Policy Considerations

In comments not directly related to the holding in the case, the First Circuit highlighted the "conflicting policy choices" inherent in the case. The First Circuit indicated that "[I]mposing liability would likely disincentivize much-needed private investment in underperforming companies with unfunded pension liabilities." This potential "chilling effect" would harm the financial position of multiemployer pension plans.
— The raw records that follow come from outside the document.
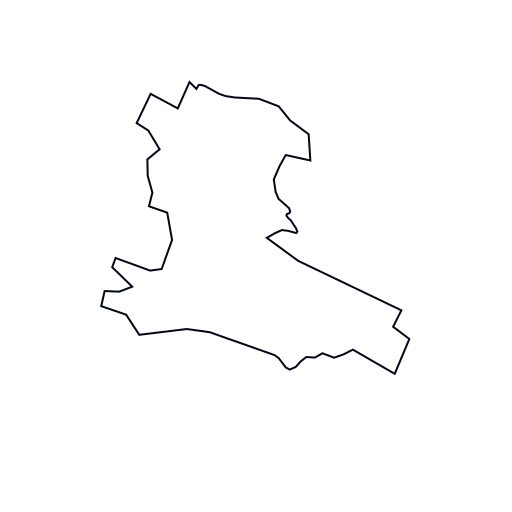 the border of Vecumnieku, rotated 37°
{"feature_id": "LVA-5735", "entity_name": "Vecumnieku", "entity_type": "Municipality", "adm_level": 1, "iso_a3": "LVA", "parent_name": "Latvia", "parent_adm1": "", "projection": "robinson", "projection_center": [24.617, 56.512], "detail": "fine", "context": "isolated", "style": "outline", "palette": "ink", "viewbox_px": 512, "rotation_deg": 37, "n_neighbors": 0, "source": "natural_earth", "source_scale": "10m", "svg_char_len": 1049}
<svg xmlns="http://www.w3.org/2000/svg" viewBox="0 0 512 512"><g transform="rotate(37 256 256)"><path d="M364.2,301.6L357.0,306.4L355.1,313.4L354.5,320.7L351.3,326.4L347.0,327.1L335.6,323.9L330.4,324.0L283.7,338.8L264.9,344.7L244.5,356.1L210.2,389.2L187.6,381.0L162.6,389.2L156.2,375.1L168.2,366.8L175.6,355.0L147.9,351.5L145.1,342.1L180.2,331.4L188.5,323.2L179.3,293.7L159.0,274.8L140.6,280.7L135.1,267.7L121.2,257.1L111.1,244.2L114.8,228.8L94.5,220.6L80.7,221.7L74.3,189.9L104.7,185.2L98.2,157.1L107.9,158.4L107.3,154.0L108.9,152.6L112.8,151.0L129.0,148.7L135.6,146.5L143.6,142.2L163.7,128.7L184.1,122.8L201.7,127.2L224.8,127.1L241.9,147.0L219.0,157.5L220.6,169.4L224.1,184.1L233.1,193.0L239.7,196.8L253.6,197.9L256.5,199.8L256.8,201.7L255.4,204.0L256.0,205.4L258.4,206.2L262.3,206.6L271.3,209.8L274.4,211.7L274.4,213.4L266.3,216.7L261.1,219.7L257.5,226.2L253.7,235.0L292.6,234.5L404.8,211.9L408.1,230.0L428.4,230.0L437.7,266.6L389.7,272.5L385.1,281.9L379.6,290.2L367.6,293.7L364.2,301.6Z" fill="none" stroke="#020617" stroke-width="2"/></g></svg>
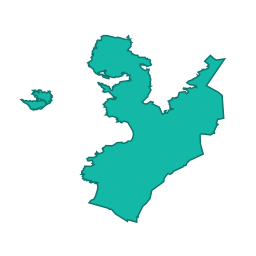 Sola nor, Rogaland, Norway (Natural Earth projection), rotated 354°
{"feature_id": "86288312B13640802673877", "entity_name": "Sola nor", "entity_type": "district", "adm_level": 2, "iso_a3": "NOR", "parent_name": "Norway", "parent_adm1": "Rogaland", "projection": "natural_earth1", "projection_center": [5.581, 58.887], "detail": "fine", "context": "isolated", "style": "filled", "palette": "teal", "viewbox_px": 256, "rotation_deg": 354, "n_neighbors": 0, "source": "geoboundaries", "source_scale": "gbopen_adm2", "svg_char_len": 5711}
<svg xmlns="http://www.w3.org/2000/svg" viewBox="0 0 256 256"><g transform="rotate(354 128 128)"><path d="M224.2,128.3L225.0,105.4L221.5,101.9L210.4,94.1L231.3,69.4L223.0,69.7L220.7,68.1L217.6,64.4L211.2,69.7L215.0,73.4L213.3,75.1L214.6,75.4L214.5,76.6L211.4,77.9L208.5,77.6L209.1,78.2L203.5,79.8L205.0,81.9L204.6,83.0L203.3,83.2L203.8,83.8L202.8,83.0L203.2,84.0L197.2,86.4L197.5,86.8L193.1,87.7L191.2,89.1L194.5,91.6L196.9,91.8L200.3,93.6L200.5,94.8L198.7,94.2L195.2,95.6L194.2,94.4L191.4,95.0L187.5,94.0L187.1,94.7L187.7,95.6L189.1,95.4L191.1,96.9L191.8,98.7L191.4,99.2L189.9,100.0L188.9,98.0L183.4,97.9L182.5,98.4L180.8,102.5L178.8,102.8L178.8,103.4L175.4,102.7L174.6,103.7L174.8,104.3L170.8,105.5L171.9,107.2L171.5,108.5L172.4,111.8L171.8,112.3L172.0,113.0L175.5,113.8L170.7,114.5L168.6,117.3L167.3,116.9L167.3,115.6L166.7,115.2L167.3,114.8L166.1,114.9L165.8,117.4L163.6,117.9L161.3,110.6L154.7,106.6L155.7,104.9L153.0,104.0L149.7,106.0L146.7,105.7L144.9,103.7L150.5,99.0L151.2,99.2L150.5,98.9L150.9,99.0L151.2,97.5L154.8,92.6L153.6,89.6L154.9,89.0L153.6,88.8L154.7,88.0L155.1,85.7L154.4,84.9L155.1,84.4L155.7,81.6L155.0,80.4L155.4,78.7L153.8,75.5L155.1,71.8L152.9,71.4L152.8,72.1L150.9,72.7L147.8,70.0L146.5,67.7L146.6,66.4L148.8,66.8L147.9,65.8L149.8,66.1L149.7,66.8L150.7,66.7L151.2,67.5L152.2,67.2L153.0,68.7L157.0,68.1L157.9,67.5L156.8,65.1L157.4,63.2L156.8,62.2L154.2,61.6L154.3,60.9L152.8,60.9L152.4,59.6L146.1,58.8L145.3,56.8L142.1,56.1L140.0,54.8L140.3,54.5L139.5,54.0L139.0,52.2L135.7,51.1L136.6,50.6L136.4,49.7L139.4,47.2L139.9,43.6L140.7,43.4L139.6,42.3L139.7,41.3L139.0,40.6L139.5,40.1L138.3,40.3L138.2,36.5L136.7,37.6L137.7,38.0L137.9,39.5L135.1,39.8L127.5,36.7L125.2,37.0L117.1,34.0L113.3,33.5L110.9,34.5L111.4,35.4L110.4,38.0L106.9,37.5L106.1,38.5L105.8,40.8L104.7,41.0L104.2,42.2L104.6,43.1L103.8,43.7L104.9,44.1L105.1,45.5L102.2,45.0L101.8,46.9L100.6,47.9L100.4,50.0L101.3,50.4L101.1,51.8L100.1,51.5L100.4,52.7L98.7,53.9L99.6,54.9L99.0,57.0L94.7,59.0L95.7,60.0L95.2,61.1L96.1,61.6L95.5,62.2L95.7,62.9L97.0,63.2L99.9,66.2L100.2,68.2L101.9,70.4L104.7,72.3L108.3,72.3L109.0,73.2L108.1,73.7L108.3,74.4L111.6,76.1L114.0,76.9L114.5,76.4L113.7,74.7L109.7,73.4L108.1,71.9L105.8,71.8L104.1,69.7L109.2,68.9L110.2,69.8L110.8,68.1L112.0,68.4L111.9,69.5L110.3,71.3L111.9,73.1L117.9,76.1L120.7,76.4L121.5,75.6L123.3,76.3L127.5,75.4L127.8,73.5L127.2,72.7L128.1,73.7L127.9,72.4L129.7,72.2L130.0,73.5L128.6,73.8L132.2,73.4L133.6,75.3L131.8,76.0L135.4,75.7L134.6,79.2L135.9,79.7L135.6,81.1L134.5,81.3L134.8,81.0L134.7,79.6L134.6,80.9L124.9,81.3L123.3,83.7L120.0,83.5L119.9,84.8L118.1,84.7L117.9,85.8L116.9,85.6L116.6,88.9L115.1,89.0L114.4,86.7L113.7,86.7L113.6,85.0L113.1,84.7L113.6,84.5L112.2,84.6L110.0,82.9L109.3,83.2L106.8,80.9L105.6,81.3L103.6,79.7L102.9,79.9L103.7,81.8L106.2,83.3L105.6,83.6L106.0,84.6L108.9,86.9L107.4,87.9L106.9,89.3L108.7,90.1L112.3,89.5L117.0,95.1L116.4,95.9L117.3,95.2L118.4,95.9L116.9,96.0L119.5,96.8L117.7,98.3L116.7,97.4L116.3,98.1L114.9,97.8L115.1,96.8L110.6,97.3L111.1,98.1L110.5,98.9L108.8,99.6L107.7,100.7L107.8,101.3L105.9,101.8L107.0,103.0L106.5,104.7L108.2,104.8L108.8,106.0L108.2,107.6L109.0,109.3L108.1,110.6L108.8,110.7L108.9,111.9L107.2,112.6L108.6,112.9L110.5,115.0L113.7,114.7L116.8,115.9L117.8,117.2L117.5,117.3L117.2,117.6L117.5,117.4L117.9,117.3L117.5,117.9L118.5,118.1L117.8,118.5L118.3,119.3L117.6,119.8L118.3,119.7L117.5,120.8L121.2,120.6L121.3,121.5L122.0,121.7L121.3,121.6L122.1,122.1L124.8,120.7L128.5,122.5L132.6,131.6L132.8,135.3L131.3,139.1L129.3,141.4L126.6,141.0L125.0,142.3L121.7,142.8L120.5,142.4L120.5,141.6L115.6,141.5L111.4,143.8L109.4,143.9L104.0,143.2L103.1,144.4L100.7,145.2L100.4,145.8L101.1,146.3L100.6,146.9L101.5,148.5L100.1,149.7L97.1,150.6L95.3,149.8L95.5,150.6L94.6,150.8L93.9,150.0L95.3,149.6L94.4,148.4L93.8,149.7L92.8,150.0L92.8,150.8L94.2,152.5L93.6,152.9L90.5,153.8L86.3,153.1L83.9,154.4L84.8,156.6L89.1,156.5L89.6,158.3L88.5,159.6L90.5,160.6L87.4,162.3L81.0,161.5L80.9,162.7L79.6,163.7L80.0,164.4L77.4,166.4L77.3,167.8L78.3,168.4L76.9,169.2L79.6,169.6L77.5,171.2L78.4,173.1L77.7,173.7L79.3,174.4L79.1,175.2L81.2,174.7L81.3,176.0L83.9,176.1L84.6,177.5L84.3,177.9L85.0,178.4L85.3,177.6L84.4,176.9L85.2,176.4L86.6,177.6L85.5,178.2L86.0,178.5L88.1,178.1L91.8,179.1L90.1,179.8L91.7,180.2L91.9,183.1L91.3,186.0L88.4,192.8L86.5,195.3L83.6,196.1L81.4,198.3L99.5,205.5L101.2,206.9L103.0,207.0L106.8,212.3L117.7,220.8L118.2,219.1L126.8,222.5L127.5,217.5L128.7,217.8L129.0,215.9L134.4,207.5L138.4,204.6L142.5,200.4L145.2,192.4L157.9,185.1L158.9,181.6L162.8,177.4L164.9,178.4L166.9,177.7L168.9,175.7L178.6,172.4L179.6,171.0L180.7,171.5L181.9,171.0L182.8,169.1L185.8,166.6L200.1,161.8L198.4,152.2L198.9,142.4L200.7,141.5L209.5,143.5L212.3,142.0L213.3,142.4L213.6,142.0L213.0,140.8L216.4,135.0L217.9,133.8L216.3,133.0L217.9,128.9L224.2,128.3ZM40.2,80.8L37.6,80.8L39.0,81.8L38.2,82.1L38.7,82.8L37.2,82.9L36.1,84.1L37.7,84.5L38.7,87.1L39.8,85.9L40.8,86.8L41.3,88.4L40.1,88.5L41.0,89.7L40.0,90.8L41.5,90.9L41.9,89.9L41.5,89.8L42.1,89.5L48.3,91.9L48.3,92.7L44.7,91.5L41.1,92.1L36.3,91.1L35.5,91.8L33.2,90.5L32.1,91.3L29.3,89.9L27.6,90.6L26.0,88.6L24.7,88.6L26.8,91.2L31.2,94.4L31.4,95.6L32.5,96.2L33.0,98.6L36.1,100.3L36.8,100.1L35.9,99.4L36.3,99.3L38.4,100.1L39.0,99.5L39.5,100.1L41.0,99.5L41.0,98.6L41.5,98.6L42.6,100.0L44.5,99.8L44.9,99.1L44.3,98.2L45.7,98.6L48.5,96.8L49.2,94.8L48.1,93.0L49.2,93.5L49.9,96.0L53.3,94.8L53.9,94.0L52.5,93.2L55.1,92.4L54.0,90.8L55.5,89.8L55.2,89.3L55.7,89.1L54.9,88.3L55.8,87.9L53.5,84.7L54.6,83.8L53.9,83.1L52.5,83.2L52.9,83.9L51.1,84.7L48.6,83.3L46.5,83.9L45.4,81.3L43.0,80.8L42.5,81.1L43.3,82.5L42.9,84.0L42.3,83.5L42.3,82.5L40.8,82.1L40.2,80.8Z" fill="#14b8a6" stroke="#0f766e" stroke-width="1.5"/></g></svg>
Still, the First Circuit acknowledged that a decision not to impose liability on private investors could result in the PBGC becoming overburdened by pension plan insolvency and limit the relevant pensioners' benefits pursuant to statutory caps. The court noted that these issues involve policy choices for Congress or the PBGC to make. The court called lawmakers to action: "[W]e are reluctant to impose withdrawal liability on these private investors because we lack a firm indication of congressional intent to do so and any further formal guidance from PBGC." Thus, at least in the eyes of the First Circuit, it is up to lawmakers to decide the governing policy choice.

Implications for Private Equity

The First Circuit's decision provides welcome relief for private equity sponsors invested in portfolio companies with pension liabilities. In particular, this development should assuage withdrawal liability concerns for private equity sponsors investing through multiple non-parallel funds with an aggregated 80% ownership in portfolio companies.

However, this decision does not reverse the First Circuit's 2013 determination that a private equity fund could be a "trade or business". It remains to be seen whether the First Circuit would hold in future litigation that a single private equity fund with an ownership interest of over 80% in a distressed portfolio company would be liable for withdrawal liability. In actions filed in New York and Illinois jurisdictions where the First Circuit's decision is not binding authority in disputes involving Trilantic Capital Partners, a single private equity fund's liability for multiemployer and single-employer pension plan liability is at issue. As these issues continue to wind their way through the courts, private equity sponsors should continue to have heightened focus when investing in portfolio companies that contribute to multiemployer or sponsor single-employer defined benefit pension plans.